What you have to do:
Report each line in the listing that contains the string "energy", copying each one in full. Case matters.
+ + + +
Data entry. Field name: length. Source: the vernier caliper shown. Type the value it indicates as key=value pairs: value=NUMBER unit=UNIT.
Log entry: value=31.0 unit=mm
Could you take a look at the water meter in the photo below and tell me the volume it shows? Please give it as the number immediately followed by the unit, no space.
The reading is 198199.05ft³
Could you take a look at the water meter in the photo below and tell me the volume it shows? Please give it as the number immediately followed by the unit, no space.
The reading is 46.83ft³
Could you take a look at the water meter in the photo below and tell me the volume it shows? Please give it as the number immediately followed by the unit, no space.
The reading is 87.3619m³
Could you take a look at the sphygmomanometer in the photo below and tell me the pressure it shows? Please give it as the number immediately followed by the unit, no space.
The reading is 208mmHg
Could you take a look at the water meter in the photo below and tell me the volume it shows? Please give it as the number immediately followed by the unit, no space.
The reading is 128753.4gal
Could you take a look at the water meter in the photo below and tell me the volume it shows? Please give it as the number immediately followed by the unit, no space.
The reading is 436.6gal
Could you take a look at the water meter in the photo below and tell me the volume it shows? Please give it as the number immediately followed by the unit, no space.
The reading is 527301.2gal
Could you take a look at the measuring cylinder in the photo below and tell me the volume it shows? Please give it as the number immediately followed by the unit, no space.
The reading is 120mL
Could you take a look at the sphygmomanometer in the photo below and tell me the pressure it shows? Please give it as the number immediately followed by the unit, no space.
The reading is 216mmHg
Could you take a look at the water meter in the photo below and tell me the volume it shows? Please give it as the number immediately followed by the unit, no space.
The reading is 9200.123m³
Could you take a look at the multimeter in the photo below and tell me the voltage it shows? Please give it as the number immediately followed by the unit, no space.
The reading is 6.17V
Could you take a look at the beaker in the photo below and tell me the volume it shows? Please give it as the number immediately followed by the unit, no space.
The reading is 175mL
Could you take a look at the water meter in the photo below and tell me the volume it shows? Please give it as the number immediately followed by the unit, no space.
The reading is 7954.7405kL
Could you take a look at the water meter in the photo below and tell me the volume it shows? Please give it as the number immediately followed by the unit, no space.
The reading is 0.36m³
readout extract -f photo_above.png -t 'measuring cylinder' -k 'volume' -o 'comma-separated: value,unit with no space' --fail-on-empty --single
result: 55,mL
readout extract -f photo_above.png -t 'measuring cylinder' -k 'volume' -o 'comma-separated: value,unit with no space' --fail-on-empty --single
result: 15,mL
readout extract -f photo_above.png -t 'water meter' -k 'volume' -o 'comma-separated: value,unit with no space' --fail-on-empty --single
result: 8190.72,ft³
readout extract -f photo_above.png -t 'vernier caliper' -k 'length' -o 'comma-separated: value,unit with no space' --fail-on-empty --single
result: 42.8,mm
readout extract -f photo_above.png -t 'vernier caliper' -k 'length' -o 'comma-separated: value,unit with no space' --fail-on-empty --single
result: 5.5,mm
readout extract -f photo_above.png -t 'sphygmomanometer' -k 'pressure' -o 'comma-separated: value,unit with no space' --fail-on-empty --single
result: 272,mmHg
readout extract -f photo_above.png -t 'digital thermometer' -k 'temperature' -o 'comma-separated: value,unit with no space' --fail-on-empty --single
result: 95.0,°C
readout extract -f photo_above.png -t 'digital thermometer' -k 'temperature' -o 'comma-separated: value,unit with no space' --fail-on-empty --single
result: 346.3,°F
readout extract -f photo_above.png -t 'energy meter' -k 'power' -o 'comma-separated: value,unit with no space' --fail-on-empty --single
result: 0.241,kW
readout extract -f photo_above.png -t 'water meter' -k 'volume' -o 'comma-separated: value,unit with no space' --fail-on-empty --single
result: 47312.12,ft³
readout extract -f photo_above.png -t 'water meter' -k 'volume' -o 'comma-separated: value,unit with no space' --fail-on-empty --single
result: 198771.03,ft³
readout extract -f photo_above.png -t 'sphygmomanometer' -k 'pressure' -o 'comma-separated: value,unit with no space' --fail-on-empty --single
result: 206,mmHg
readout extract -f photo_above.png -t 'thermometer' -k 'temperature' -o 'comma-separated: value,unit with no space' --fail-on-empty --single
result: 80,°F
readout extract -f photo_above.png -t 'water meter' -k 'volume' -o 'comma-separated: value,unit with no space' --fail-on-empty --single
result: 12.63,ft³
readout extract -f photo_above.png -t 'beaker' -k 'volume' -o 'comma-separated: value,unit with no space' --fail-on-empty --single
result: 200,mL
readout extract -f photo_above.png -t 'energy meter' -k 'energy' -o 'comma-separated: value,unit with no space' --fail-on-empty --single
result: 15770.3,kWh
+ + + +
Response below:
readout extract -f photo_above.png -t 'energy meter' -k 'power' -o 'comma-separated: value,unit with no space' --fail-on-empty --single
readout extract -f photo_above.png -t 'energy meter' -k 'energy' -o 'comma-separated: value,unit with no space' --fail-on-empty --single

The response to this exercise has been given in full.